Its been a good week.  I went to Harrah's with a girlfriend for lunch on Wednesday.  I swiped my car for their contest and won $50. *cash*.  Real money, not slot credit!  So My girlfriend and I moseyed along to the new penny wheel of fortune.  Judy took out $79.85 and I took out another $29.40.  

We also went to South Coast for the lunch buffet this week.  Again I played my $10.  Penny Cashman this time.  I ended up with $46.  Like I said, a good week.  Most _months_ I'm not in a casino as much as I was in the past two weeks.

Fern


----------



## ricoba (Aug 18, 2006)

Fern,

We had our usual good time staying and playing at the GN.  Got some free play on a players club promotion and turned $25 free dollars into $80 and then used that to continue playing for awhile longer.

Later we went out to the Red Rock (since we had so much fun there last time....gotta love those brand new up & down machines, with the fancy stools) for dinner and some fun on the machines.  
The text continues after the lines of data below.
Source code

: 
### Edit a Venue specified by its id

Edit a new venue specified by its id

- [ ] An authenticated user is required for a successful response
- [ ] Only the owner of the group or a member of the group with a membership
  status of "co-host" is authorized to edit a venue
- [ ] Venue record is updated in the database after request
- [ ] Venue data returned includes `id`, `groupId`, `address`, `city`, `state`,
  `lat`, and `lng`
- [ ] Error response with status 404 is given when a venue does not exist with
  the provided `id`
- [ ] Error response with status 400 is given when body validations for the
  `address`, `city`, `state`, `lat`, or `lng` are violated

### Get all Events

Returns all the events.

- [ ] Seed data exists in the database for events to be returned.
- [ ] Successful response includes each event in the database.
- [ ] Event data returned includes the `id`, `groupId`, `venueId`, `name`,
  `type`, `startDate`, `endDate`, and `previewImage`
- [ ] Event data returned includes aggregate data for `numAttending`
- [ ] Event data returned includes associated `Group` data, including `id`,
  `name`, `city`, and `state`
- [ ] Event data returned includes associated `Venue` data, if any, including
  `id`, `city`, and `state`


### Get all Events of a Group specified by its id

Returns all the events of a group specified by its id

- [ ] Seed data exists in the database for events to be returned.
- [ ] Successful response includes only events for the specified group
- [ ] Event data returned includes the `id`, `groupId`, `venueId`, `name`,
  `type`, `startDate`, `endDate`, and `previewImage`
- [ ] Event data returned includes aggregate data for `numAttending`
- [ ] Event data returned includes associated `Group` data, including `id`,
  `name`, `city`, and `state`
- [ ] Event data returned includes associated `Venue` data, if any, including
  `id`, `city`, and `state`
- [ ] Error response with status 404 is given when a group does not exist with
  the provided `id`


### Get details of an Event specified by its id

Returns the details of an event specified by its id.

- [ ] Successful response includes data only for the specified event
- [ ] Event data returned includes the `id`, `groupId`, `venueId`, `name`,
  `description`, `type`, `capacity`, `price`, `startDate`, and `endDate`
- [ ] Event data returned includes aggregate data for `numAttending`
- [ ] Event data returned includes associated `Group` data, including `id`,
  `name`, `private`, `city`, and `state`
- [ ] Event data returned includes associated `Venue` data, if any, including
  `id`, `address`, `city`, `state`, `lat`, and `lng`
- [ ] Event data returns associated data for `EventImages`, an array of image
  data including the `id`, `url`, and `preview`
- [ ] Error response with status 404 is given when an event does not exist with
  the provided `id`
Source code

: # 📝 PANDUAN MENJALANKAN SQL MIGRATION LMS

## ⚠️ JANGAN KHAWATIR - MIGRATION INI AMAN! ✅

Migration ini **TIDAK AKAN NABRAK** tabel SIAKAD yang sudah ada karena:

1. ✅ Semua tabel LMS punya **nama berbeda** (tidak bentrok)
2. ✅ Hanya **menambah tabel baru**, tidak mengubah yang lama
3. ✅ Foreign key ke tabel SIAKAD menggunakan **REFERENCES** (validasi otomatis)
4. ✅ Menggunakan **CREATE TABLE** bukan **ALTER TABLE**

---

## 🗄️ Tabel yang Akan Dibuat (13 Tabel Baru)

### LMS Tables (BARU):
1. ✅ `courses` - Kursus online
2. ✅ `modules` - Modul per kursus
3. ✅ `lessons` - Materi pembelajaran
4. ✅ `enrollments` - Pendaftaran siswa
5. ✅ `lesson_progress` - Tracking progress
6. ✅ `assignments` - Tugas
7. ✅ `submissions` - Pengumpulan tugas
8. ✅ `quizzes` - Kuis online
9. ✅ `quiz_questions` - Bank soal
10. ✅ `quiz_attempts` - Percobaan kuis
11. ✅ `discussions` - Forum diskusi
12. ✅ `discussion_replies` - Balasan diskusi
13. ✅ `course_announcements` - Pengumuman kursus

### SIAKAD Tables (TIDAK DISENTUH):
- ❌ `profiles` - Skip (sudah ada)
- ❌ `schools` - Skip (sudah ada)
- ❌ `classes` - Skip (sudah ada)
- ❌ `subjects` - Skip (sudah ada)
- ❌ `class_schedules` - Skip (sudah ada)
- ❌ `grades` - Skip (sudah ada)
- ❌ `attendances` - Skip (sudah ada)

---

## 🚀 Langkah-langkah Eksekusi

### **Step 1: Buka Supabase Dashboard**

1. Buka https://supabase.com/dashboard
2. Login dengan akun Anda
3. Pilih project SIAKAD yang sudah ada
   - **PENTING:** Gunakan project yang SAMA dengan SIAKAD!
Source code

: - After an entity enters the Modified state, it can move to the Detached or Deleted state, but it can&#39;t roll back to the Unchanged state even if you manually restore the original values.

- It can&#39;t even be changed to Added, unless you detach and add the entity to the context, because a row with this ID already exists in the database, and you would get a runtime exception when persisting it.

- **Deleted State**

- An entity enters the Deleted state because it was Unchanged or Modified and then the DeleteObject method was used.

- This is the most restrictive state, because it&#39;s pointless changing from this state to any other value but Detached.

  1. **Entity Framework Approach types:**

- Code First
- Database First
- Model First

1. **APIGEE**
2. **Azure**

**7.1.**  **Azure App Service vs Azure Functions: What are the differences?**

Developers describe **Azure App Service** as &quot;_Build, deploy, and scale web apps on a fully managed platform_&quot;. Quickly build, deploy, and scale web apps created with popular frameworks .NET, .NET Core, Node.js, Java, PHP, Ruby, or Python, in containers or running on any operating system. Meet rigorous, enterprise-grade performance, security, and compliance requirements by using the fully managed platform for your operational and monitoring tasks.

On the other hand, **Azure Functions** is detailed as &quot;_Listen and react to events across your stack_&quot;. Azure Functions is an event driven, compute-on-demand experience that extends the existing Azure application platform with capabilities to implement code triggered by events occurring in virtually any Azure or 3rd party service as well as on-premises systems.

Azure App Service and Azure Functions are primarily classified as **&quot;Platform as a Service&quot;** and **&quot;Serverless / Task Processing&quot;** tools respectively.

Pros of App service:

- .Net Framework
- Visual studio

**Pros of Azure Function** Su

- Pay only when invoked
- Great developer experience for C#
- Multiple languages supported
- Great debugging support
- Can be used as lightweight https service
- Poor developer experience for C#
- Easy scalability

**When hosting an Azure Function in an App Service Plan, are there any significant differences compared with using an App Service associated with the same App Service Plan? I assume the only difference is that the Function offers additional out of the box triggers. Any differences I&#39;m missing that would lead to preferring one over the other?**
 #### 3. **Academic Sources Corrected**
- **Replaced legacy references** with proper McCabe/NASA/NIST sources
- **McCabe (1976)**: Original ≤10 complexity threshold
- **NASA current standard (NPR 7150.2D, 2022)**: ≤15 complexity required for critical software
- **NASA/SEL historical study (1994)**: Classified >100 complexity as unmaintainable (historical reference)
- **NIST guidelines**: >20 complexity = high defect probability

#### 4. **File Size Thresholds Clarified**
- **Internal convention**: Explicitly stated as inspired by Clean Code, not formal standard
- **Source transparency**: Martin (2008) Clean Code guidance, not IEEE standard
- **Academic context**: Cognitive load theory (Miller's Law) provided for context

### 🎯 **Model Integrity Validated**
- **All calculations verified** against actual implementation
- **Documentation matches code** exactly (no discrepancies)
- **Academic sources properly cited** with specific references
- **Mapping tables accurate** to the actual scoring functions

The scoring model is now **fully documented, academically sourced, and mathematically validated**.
Things weren't going too well for us.  Neither one of us was having any luck...Mr. Cashman was Mr Lose Cashman for us   And the Millioni$er was anything but a Millioni$er for me...maybe you had already collected the mini & midi jackpots!  

Then we both sat down at the 2 seat multi-player Wheel of Fortune...Well being the big time players we are (NOT  ) We put in our $.80, played a couple of rounds with nothing.  

Then after a few minutes more, we hit the bonus round it hit 10,000 credits, we couldn't believe it, collected our $110.00 and left with a big smile on our faces...now if we could have only done that on a $1 machine!!!

All and all another good time...got enough play, won enough to keep us in budget and lost within our budget...so overall a fun trip.

Rick


----------



## chalee94 (Jul 21, 2010)

(this thread is 4 years old, man...let it die...  )


----------